Industry Minister Kim Jung-kwan, who traveled to Washington with Yeo to meet U.S. Commerce Secretary Howard Lutnick and USTR Jamieson Greer, also told lawmakers that the probe aligns with the U.S. government’s plan to reinstate previous tariff levels.

Cheong Wa Dae said the government plans to work closely with the U.S. to ensure that the balance of interests reached in the Korea-U.S. tariff agreement is maintained and that Korea is not more disadvantaged compared with other major economies.

U.S. Trade Representative Jamieson Greer speaks to media in Brussels, Nov. 24, 2025. Reuters-Yonhap

U.S. Trade Representative Jamieson Greer speaks to media in Brussels, Nov. 24, 2025. Reuters-Yonhap

Following the Supreme Court’s ruling last month that the IEEPA tariffs were unconstitutional, the Donald Trump administration imposed a 10 percent global tariff under Section 122 of the Trade Act of 1974, which permits tariffs of up to 15 percent for a maximum of 150 days.

Although Trump has warned that the global tariff could rise to 15 percent, he has yet to implement that increase.

As a result, tariffs on Korean goods were reduced from 15 percent to 10 percent, except for product-specific tariffs on automobiles, steel and aluminum, which remain subject to Section 232 of the Trade Expansion Act of 1962, allowing duties on imports deemed threats to national security. The auto tariff is 15 percent, while those on steel and aluminum are 50 percent.

Because the ongoing Section 301 investigations are expected to take four to five months, Seoul expects Washington will seek to restore tariff rates before the Section 122 tariff expires in mid-July.

“The best way to stabilize the situation is to keep the promise we made in the trade agreement,” Yeo said, emphasizing the significance of a special law legitimizing Korea’s $350 billion investment in the U.S., which was approved Thursday by the National Assembly.

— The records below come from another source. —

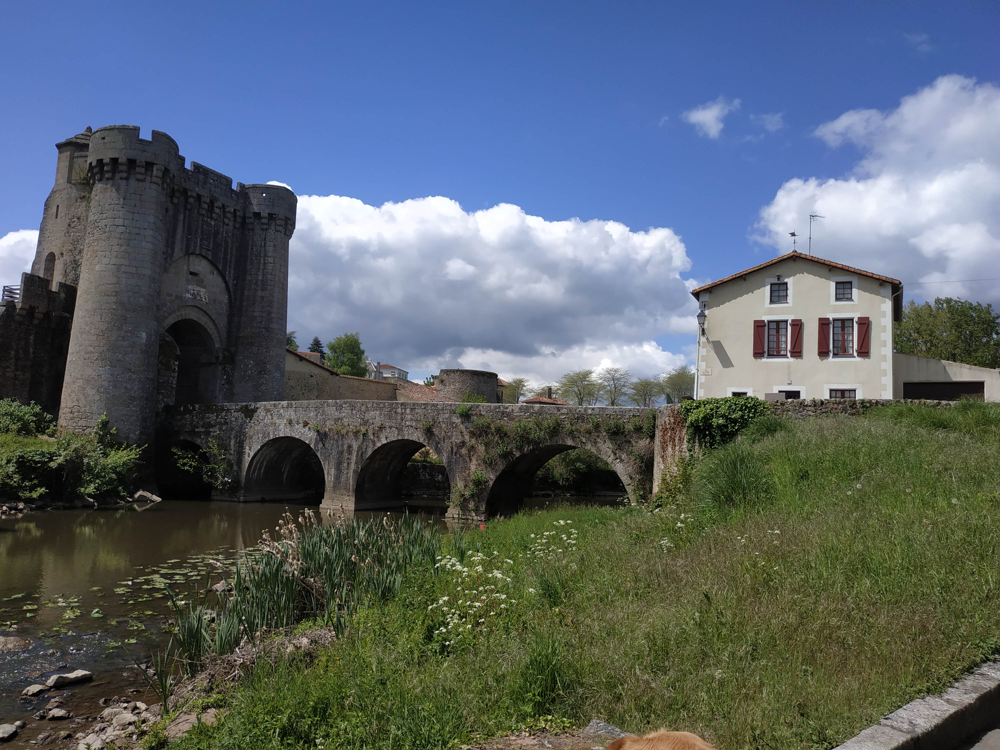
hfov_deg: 71.6
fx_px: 693
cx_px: 500
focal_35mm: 24
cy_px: 375
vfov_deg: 56.8
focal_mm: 3.94
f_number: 1.9
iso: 100
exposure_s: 1/2863
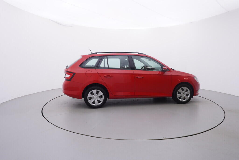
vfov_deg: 56.2
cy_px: 80
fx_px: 149
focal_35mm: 22
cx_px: 120
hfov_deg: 77.3
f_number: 5
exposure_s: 1/80
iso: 200
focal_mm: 15
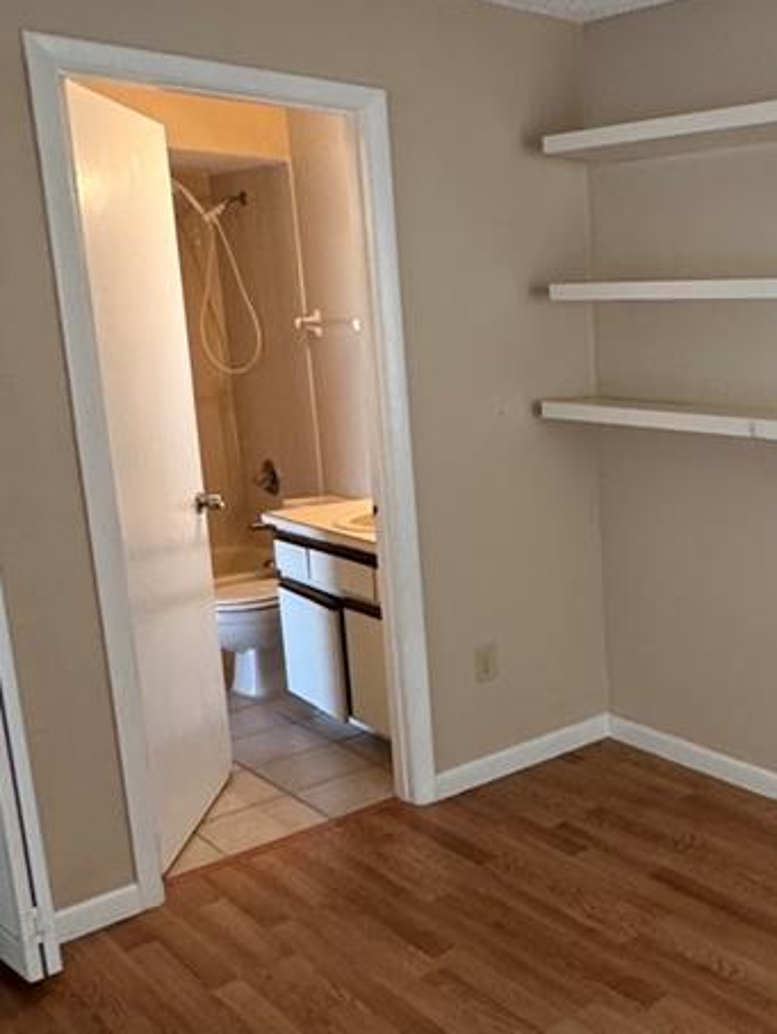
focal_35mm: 37
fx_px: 1106
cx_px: 843
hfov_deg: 33.9
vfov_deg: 50.1
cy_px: 524
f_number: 2.2
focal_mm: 2.22
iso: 320
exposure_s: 1/60
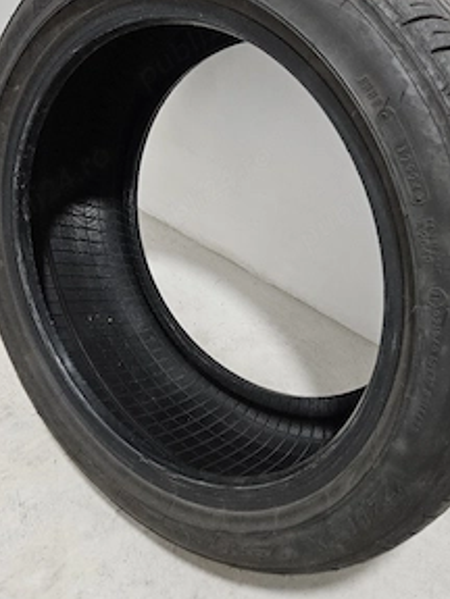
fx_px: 555
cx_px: 246
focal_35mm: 32
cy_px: 223
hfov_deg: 44.1
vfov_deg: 56.1
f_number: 1.8
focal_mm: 5.4
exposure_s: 1/101
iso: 800
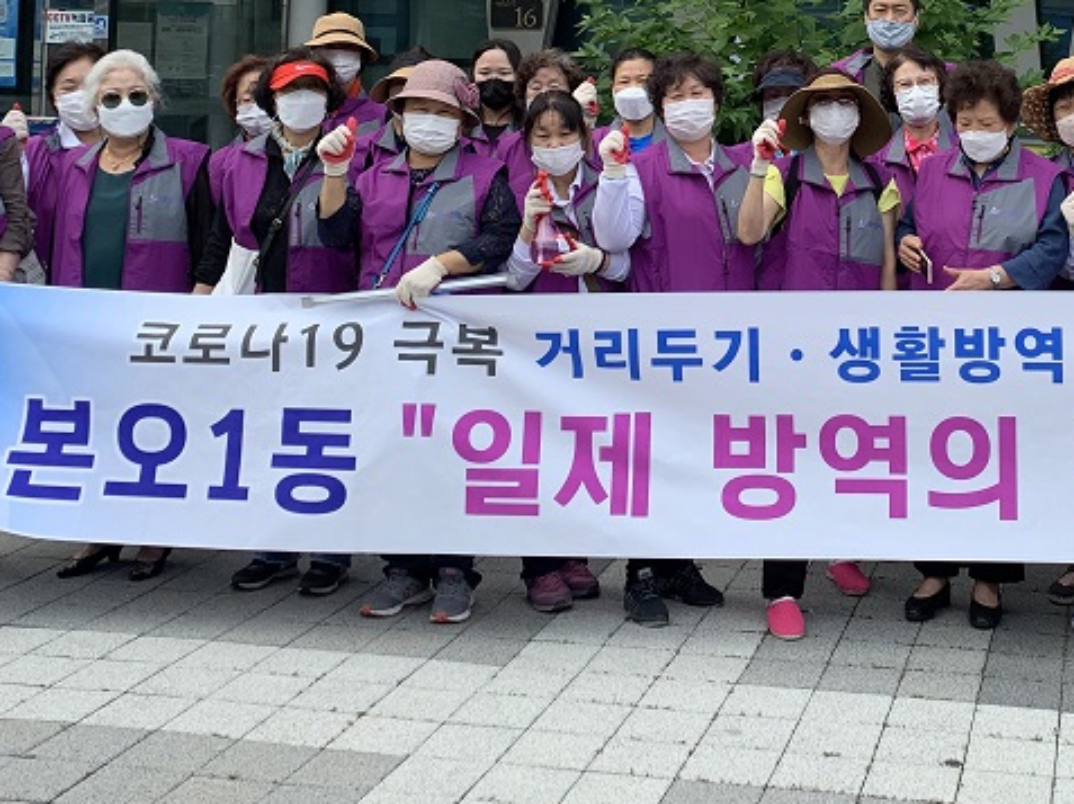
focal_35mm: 55
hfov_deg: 34.1
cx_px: 835
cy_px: 86
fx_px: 1705
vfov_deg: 25.7
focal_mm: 4.25
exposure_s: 1/945
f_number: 1.8
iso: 25
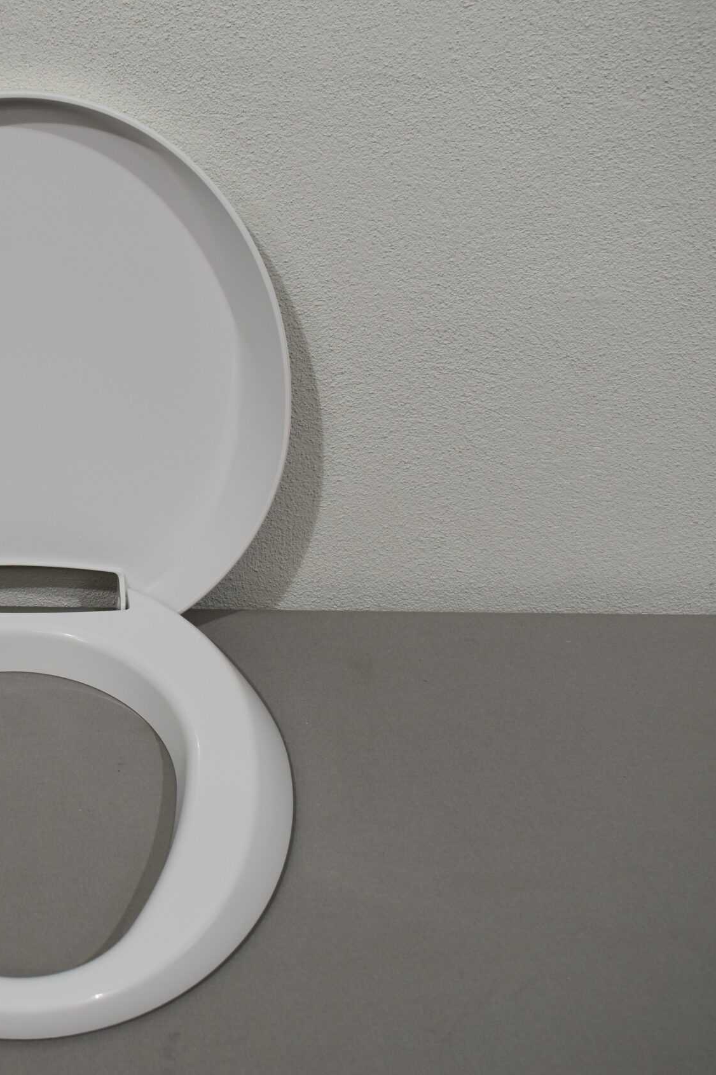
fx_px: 1492
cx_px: 37
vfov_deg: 39.6
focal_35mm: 50
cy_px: 540
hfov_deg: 25.9
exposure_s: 1/125
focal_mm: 22
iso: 280
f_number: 5.6
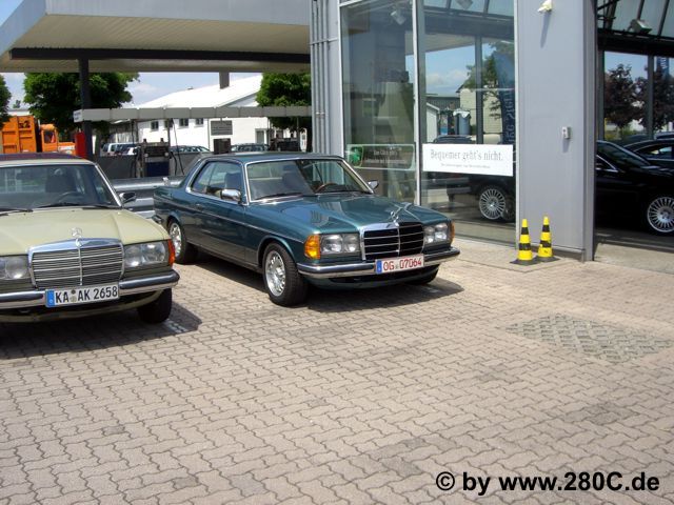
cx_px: 337
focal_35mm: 38
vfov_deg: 37.7
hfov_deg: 49.0
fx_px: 740
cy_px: 252
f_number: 4.3
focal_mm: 6.2
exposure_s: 1/640
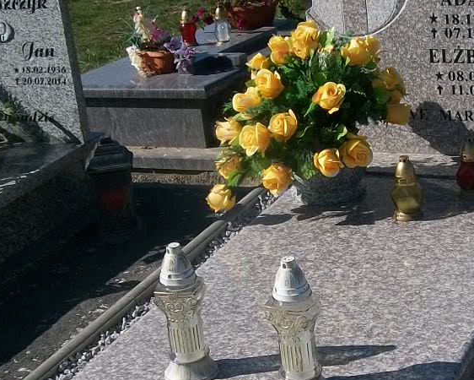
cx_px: 386
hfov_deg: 23.5
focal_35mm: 80
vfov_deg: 19.1
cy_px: 243
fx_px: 1123
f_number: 4.8
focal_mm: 6
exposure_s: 1/800
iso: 80
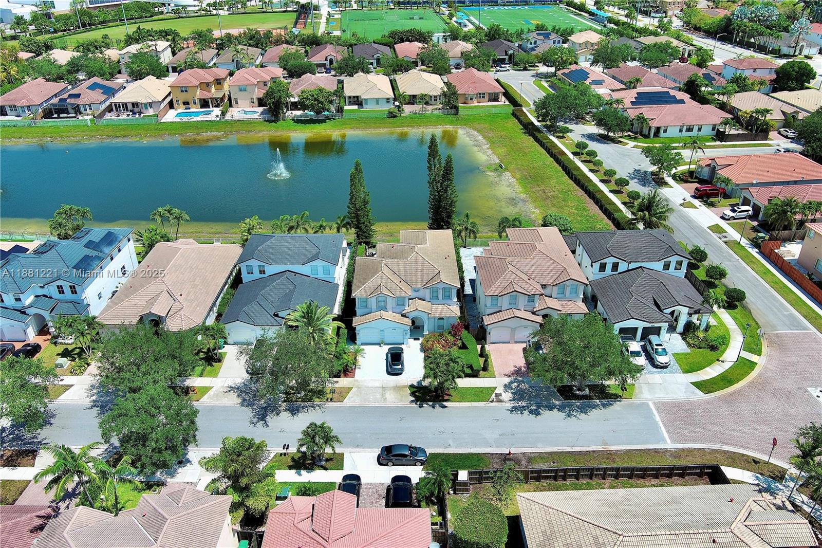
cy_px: 274
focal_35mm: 29
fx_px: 662
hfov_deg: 63.7
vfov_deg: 44.9
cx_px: 411
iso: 101
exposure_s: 1/1560
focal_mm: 10.57
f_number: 2.8
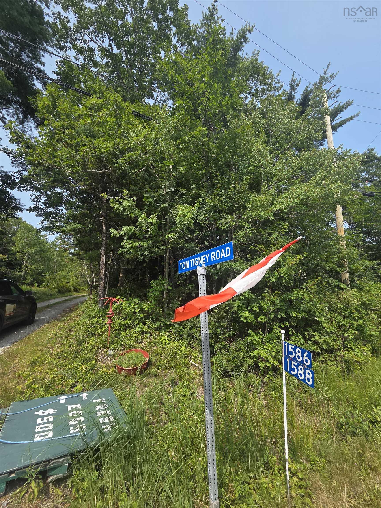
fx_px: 191
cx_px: 190
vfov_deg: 106.2
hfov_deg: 89.9
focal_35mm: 13
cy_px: 254
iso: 50
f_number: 2.2
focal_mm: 2.2
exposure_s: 1/1192
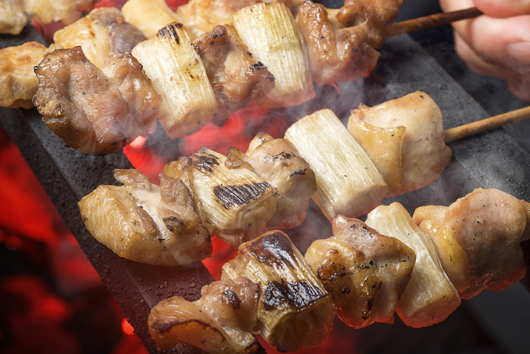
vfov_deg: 13.3
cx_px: 294
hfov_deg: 19.8
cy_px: 156
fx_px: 1517
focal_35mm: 103
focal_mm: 85
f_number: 11
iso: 100
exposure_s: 1/160
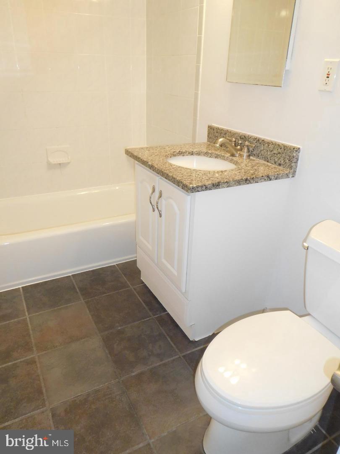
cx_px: 170
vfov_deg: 69.4
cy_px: 227
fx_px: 327
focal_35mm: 25
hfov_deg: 54.9
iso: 360
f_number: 3.4
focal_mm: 4.5
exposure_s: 1/30
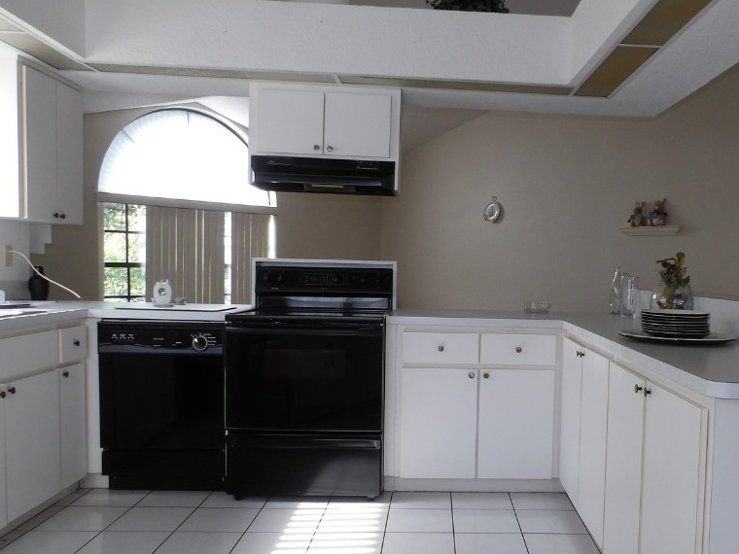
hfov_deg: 57.5
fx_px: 662
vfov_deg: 45.3
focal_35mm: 31
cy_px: 312
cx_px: 473
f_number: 4.1
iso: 151
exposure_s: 1/30
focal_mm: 4.2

In January, Trump threatened 25 percent tariffs on Korean goods, citing perceived delays in Korean investments in U.S. industries.

Highlighting that the U.S. investigations target overcapacity and excess production in manufacturing sectors, the trade minister also dismissed any connection with Seoul’s probe into Coupang over multiple issues, including a massive data breach last November that affected more than 33 million users.

Earlier this week, Coupang's board members and investors withdrew their Section 301 petition against the Korean government, citing Washington’s plan to advance broader Section 301 actions.

In its Federal Register notice, the USTR pointed to Korea’s persistent trade surplus with the U.S., calling it evidence of structural overcapacity and excess production.

"Korea maintains a global goods trade surplus, led by exports in sectors such as electronic equipment, automobiles and auto parts, machinery, steel, and ships and marine vessels," it read. "The Korean government has acknowledged the need to cut capacity in the petrochemicals sector."

Greer, however, warned of possible additional Section 301 probes related to digital service taxes, revealing plans to launch separate investigations into 60 countries over goods produced with forced labor.

Later on Thursday, Korea's Ministry of Foreign Affairs said the U.S. side took issue with the Coupang probe, when Michael DeSombre, the U.S. assistant secretary of state for East Asian and Pacific affairs, met in Seoul with Chung Eui-hae, deputy foreign minister for political affairs.

Yeo said, “We told the USTR that it is unreasonable to launch Section 301 investigations into the ongoing probe into Coupang, explaining that its data leak affected nearly 80 percent of the Korean population and that the Korean government’s investigations are being conducted in accordance with law and order.”

The foreign ministry said it agreed with the U.S. side to prevent the Coupang probe from causing disruptions to fulfilling the Korea-U.S. investment agreement.